Aim of the task.
Answer these questions about the psycopg2 memory-leak forum reply below.
(a) How many rows does the list hold, according to the quoted message?
(b) What does the reply call the classic definition of "leak"?
(c) Which two cursor calls run inside the while True loop?

Extracted text.
■ ■ ■ ■ ■ ■ ■

Re: [sqlalchemy] Memory leak on large queries with pyscopg2?

Mike Bayer Wed, 02 Jan 2019 08:04:47 -0800

On Wed, Jan 2, 2019 at 10:49 AM <yoav.dani...@otorio.co> wrote:
>
> But how does storing all the data in one list without using fetchall not 
> cause a leak? The code where I use the cursor doesn't leak unless i use 
> fetchall there, and both with and without fetchall it creates a 25k rows list.


The classic definition of "leak" is unbounded memory growth.    I use
psycopg2 and do:

while True:
   cursor.execute(<query>)
   cursor.fetchall()


A "leak" would mean, the process gets bigger and bigger on each
iteration until the whole server runs out of memory, even though the
loop is not saving the results of each operation.  is that what you're
observing?

■ ■ ■ ■ ■ ■ ■

Extracted material.

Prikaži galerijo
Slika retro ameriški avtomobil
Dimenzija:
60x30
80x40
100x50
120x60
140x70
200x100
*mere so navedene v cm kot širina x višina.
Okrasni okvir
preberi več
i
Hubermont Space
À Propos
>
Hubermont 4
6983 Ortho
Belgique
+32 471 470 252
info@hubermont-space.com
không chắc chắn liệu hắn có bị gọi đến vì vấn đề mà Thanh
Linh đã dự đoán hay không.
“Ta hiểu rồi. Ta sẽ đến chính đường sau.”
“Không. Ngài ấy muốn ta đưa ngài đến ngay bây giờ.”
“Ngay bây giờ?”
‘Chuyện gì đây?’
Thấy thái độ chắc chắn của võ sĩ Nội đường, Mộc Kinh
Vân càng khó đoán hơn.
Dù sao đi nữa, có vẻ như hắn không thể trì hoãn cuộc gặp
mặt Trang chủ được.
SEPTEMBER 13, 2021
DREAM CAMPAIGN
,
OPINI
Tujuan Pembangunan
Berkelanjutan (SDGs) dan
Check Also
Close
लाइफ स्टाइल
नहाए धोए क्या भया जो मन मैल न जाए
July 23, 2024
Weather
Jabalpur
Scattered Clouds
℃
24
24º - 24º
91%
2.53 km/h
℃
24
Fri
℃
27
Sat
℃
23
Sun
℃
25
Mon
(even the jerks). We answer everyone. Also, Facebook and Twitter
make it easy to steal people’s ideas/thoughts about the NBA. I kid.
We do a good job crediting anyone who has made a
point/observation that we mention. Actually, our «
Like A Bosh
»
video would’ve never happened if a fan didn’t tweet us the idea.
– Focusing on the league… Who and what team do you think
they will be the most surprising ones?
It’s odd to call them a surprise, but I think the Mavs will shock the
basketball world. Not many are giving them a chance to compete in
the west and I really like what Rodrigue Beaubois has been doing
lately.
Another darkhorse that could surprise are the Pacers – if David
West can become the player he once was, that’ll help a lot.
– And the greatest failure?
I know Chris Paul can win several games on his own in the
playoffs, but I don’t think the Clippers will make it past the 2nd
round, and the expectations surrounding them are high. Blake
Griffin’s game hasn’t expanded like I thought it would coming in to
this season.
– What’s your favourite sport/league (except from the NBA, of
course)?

■ ■ ■ ■ ■ ■ ■

Output of the exercise.
(a) 25k rows.
(b) Unbounded memory growth.
(c) cursor.execute(<query>) and cursor.fetchall().